La peur et de l'ambre.

Se le hacía tarde. Era previsible, era previsora. Se desvistió en un segundo, dejando dormir en el suelo las prendas todavía tibias. Giró las perillas y el agua comenzó a manar tranquila y sin ruido. Estaba demasiado caliente. Ella no podía soportar el frío del cuerpo y menos del alma. En un movimiento rápido se introdujo en la tina y dejó que las gotas recorrieran su piel tersa y joven, su cabello, sus manos, las curvas de su silueta. Se sabía una mujer normal, casi fea, con pocos pero importantes complejos. Y, sin embargo, se sentía hermosa. Se duchó en cinco minutos. Lo justo como para tener otros cinco que pensaba destinar a vestirse y maquillarse. Escogió con cuidado un conjunto de encaje negro y cintas color crema que se ajustaba perfectamente a su figura y lo deslizó por la superficie dulce de los muslos con suavidad y amor. Dio una vuelta para contemplarse en el espejo.

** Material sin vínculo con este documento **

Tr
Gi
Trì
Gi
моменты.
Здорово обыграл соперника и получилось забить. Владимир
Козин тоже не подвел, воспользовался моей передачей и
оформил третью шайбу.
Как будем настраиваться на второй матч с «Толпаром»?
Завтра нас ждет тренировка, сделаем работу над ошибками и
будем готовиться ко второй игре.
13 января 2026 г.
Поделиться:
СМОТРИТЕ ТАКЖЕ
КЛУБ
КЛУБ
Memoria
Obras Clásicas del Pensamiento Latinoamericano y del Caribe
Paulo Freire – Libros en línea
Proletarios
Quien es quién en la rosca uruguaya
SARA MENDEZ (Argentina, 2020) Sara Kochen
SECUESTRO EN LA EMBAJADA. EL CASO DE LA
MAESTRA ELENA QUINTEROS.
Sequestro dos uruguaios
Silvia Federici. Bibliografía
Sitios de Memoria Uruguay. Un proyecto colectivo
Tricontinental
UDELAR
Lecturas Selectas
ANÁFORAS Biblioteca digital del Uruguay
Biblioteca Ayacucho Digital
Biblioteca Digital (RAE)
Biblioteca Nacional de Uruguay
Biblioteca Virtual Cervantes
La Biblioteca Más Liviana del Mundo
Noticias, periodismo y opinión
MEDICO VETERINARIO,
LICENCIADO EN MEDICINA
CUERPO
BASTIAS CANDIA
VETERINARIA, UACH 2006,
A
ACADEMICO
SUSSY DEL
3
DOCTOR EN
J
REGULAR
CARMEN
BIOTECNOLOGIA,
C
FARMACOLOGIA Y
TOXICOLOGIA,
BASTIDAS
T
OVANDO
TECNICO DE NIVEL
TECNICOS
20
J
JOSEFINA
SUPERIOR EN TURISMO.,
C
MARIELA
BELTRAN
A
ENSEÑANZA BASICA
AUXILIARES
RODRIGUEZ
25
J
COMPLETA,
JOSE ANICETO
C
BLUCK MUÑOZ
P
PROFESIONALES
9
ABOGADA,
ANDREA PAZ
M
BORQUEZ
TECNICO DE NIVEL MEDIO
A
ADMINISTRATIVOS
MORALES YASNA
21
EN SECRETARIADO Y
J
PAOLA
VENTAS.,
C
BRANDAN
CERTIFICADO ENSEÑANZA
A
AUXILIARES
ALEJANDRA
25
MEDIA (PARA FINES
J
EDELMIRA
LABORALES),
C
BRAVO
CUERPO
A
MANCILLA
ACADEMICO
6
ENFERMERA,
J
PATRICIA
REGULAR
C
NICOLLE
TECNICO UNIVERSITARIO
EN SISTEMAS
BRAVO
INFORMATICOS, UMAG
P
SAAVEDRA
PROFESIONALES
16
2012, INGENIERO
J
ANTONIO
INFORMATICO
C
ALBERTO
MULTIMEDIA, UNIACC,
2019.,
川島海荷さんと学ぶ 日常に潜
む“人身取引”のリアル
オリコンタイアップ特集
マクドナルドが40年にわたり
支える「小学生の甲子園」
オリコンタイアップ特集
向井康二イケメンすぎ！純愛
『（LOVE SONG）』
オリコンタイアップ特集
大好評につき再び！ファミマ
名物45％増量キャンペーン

Tomó con poco cuidado el vestido negro que descansaba sobre la cama recién tendida, se fundió en él con gracia y lo ajustó.
"Y ahora-pensó- viene la parte más complicada". Los zapatos. Negros, sin duda. Pero esa era su única certeza. Se dirigió decidida hasta el armario y abrió las puertas de par en par. Allí estaba su pequeño pedazo de cielo, una gama de colores obsesivamente ordenada en un estante y otra acromática en el inmediatamente superior. Los vio y fue feliz. Ya no importaba si combinaba con su ropa o su bolso, siquiera con sus accesorios. Nunca le había gustado demasiado los accesorios. Los encontraba inútiles, como de más.
Cerró los ojos y apuntó. Con la uña roja del dedo índice rozó el suave cuero, oyó el chillido agradable del cierre al ser bajado y olisqueó un aroma conocido, aroma a zapato nuevo. Eran sus preciosas botinetas Jimmy Choo con talón abierto y taco incrustado en piedras. Con ellas se sentía más mujer y, sin duda alguna, más alta.
Se pintó los labios, intentando inútilmente hacerlos resaltar en ese mar de pecas. Fue el turno de los pómulos y luego el de los ojos, que maquilló finamente con sombra negra y un haz de blanco, para hacerse notar.
Desde el piso inmediatamente inferior se oyeron tres golpes en la puerta. Típico. Ella se acomodó frente al espejo los morenos mechones sueltos que todavía no había podido controlar y corrió graciosamente hasta la puerta, haciendo resonar contra el suelo el rítmico "Toc, Toc" del que solía gustar. Respiró hondo, tomó el picaporte y giró. Allí, del otro lado, se encontraba la presa de aquella noche:
-Estás como muy arreglada- ella cerró la puerta de un golpe. Nunca volvería a verlo. Sí, ella también se ofendía fácil.